• _What you will do_:
Would you print out every entry exactly as given?

Collected data
★ ★ ★

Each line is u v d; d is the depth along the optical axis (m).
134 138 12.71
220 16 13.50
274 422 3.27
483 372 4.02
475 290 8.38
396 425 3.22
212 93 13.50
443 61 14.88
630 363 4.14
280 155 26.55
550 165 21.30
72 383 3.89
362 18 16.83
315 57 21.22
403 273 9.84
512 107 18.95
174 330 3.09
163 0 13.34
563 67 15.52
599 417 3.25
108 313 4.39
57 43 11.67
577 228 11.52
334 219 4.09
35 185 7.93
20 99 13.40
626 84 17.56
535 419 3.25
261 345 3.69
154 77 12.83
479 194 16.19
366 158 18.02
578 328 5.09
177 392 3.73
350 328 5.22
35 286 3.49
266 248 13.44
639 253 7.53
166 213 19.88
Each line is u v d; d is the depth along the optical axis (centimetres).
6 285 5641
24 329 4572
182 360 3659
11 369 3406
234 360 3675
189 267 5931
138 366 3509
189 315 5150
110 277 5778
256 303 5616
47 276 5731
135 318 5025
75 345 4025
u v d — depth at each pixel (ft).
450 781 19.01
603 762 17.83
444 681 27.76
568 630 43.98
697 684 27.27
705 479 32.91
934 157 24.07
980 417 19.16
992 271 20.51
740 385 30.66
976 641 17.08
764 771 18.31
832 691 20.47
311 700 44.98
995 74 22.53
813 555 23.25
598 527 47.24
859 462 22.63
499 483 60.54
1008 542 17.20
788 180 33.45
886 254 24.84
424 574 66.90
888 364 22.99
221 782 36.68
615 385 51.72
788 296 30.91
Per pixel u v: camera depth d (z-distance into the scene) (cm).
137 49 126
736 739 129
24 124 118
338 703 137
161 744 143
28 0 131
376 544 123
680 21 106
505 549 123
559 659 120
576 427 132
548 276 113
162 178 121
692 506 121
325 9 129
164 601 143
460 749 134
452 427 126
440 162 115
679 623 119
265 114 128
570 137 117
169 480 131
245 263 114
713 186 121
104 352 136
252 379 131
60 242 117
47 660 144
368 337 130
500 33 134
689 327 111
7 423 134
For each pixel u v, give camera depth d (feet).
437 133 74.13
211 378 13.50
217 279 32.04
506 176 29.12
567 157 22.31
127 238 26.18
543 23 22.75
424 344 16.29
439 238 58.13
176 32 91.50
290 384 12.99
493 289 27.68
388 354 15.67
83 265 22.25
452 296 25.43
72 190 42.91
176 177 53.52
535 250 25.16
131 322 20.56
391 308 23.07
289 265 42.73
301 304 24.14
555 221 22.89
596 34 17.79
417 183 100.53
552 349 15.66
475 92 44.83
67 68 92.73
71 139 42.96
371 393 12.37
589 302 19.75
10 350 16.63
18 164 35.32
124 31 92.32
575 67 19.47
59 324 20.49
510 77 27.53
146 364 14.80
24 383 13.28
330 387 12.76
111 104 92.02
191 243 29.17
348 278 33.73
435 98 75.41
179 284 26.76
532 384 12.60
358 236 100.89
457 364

★ ★ ★

• _Answer for this exercise_:
Each line is u v d; d is the depth along the optical axis (m).
134 138 12.71
220 16 13.50
274 422 3.27
483 372 4.02
475 290 8.38
396 425 3.22
212 93 13.50
443 61 14.88
630 363 4.14
280 155 26.55
550 165 21.30
72 383 3.89
362 18 16.83
315 57 21.22
403 273 9.84
512 107 18.95
174 330 3.09
163 0 13.34
563 67 15.52
599 417 3.25
108 313 4.39
57 43 11.67
577 228 11.52
334 219 4.09
35 185 7.93
20 99 13.40
626 84 17.56
535 419 3.25
261 345 3.69
154 77 12.83
479 194 16.19
366 158 18.02
578 328 5.09
177 392 3.73
350 328 5.22
35 286 3.49
266 248 13.44
639 253 7.53
166 213 19.88
Each line is u v d; d is the depth along the optical axis (centimetres).
6 285 5641
24 329 4572
182 360 3659
11 369 3406
234 360 3675
189 267 5931
138 366 3509
189 315 5150
110 277 5778
256 303 5616
47 276 5731
135 318 5025
75 345 4025
u v d — depth at each pixel (ft).
450 781 19.01
603 762 17.83
444 681 27.76
568 630 43.98
697 684 27.27
705 479 32.91
934 157 24.07
980 417 19.16
992 271 20.51
740 385 30.66
976 641 17.08
764 771 18.31
832 691 20.47
311 700 44.98
995 74 22.53
813 555 23.25
598 527 47.24
859 462 22.63
499 483 60.54
1008 542 17.20
788 180 33.45
886 254 24.84
424 574 66.90
888 364 22.99
221 782 36.68
615 385 51.72
788 296 30.91
Per pixel u v: camera depth d (z-distance into the scene) (cm).
137 49 126
736 739 129
24 124 118
338 703 137
161 744 143
28 0 131
376 544 123
680 21 106
505 549 123
559 659 120
576 427 132
548 276 113
162 178 121
692 506 121
325 9 129
164 601 143
460 749 134
452 427 126
440 162 115
679 623 119
265 114 128
570 137 117
169 480 131
245 263 114
713 186 121
104 352 136
252 379 131
60 242 117
47 660 144
368 337 130
500 33 134
689 327 111
7 423 134
For each pixel u v, give camera depth d (feet).
437 133 74.13
211 378 13.50
217 279 32.04
506 176 29.12
567 157 22.31
127 238 26.18
543 23 22.75
424 344 16.29
439 238 58.13
176 32 91.50
290 384 12.99
493 289 27.68
388 354 15.67
83 265 22.25
452 296 25.43
72 190 42.91
176 177 53.52
535 250 25.16
131 322 20.56
391 308 23.07
289 265 42.73
301 304 24.14
555 221 22.89
596 34 17.79
417 183 100.53
552 349 15.66
475 92 44.83
67 68 92.73
71 139 42.96
371 393 12.37
589 302 19.75
10 350 16.63
18 164 35.32
124 31 92.32
575 67 19.47
59 324 20.49
510 77 27.53
146 364 14.80
24 383 13.28
330 387 12.76
111 104 92.02
191 243 29.17
348 278 33.73
435 98 75.41
179 284 26.76
532 384 12.60
358 236 100.89
457 364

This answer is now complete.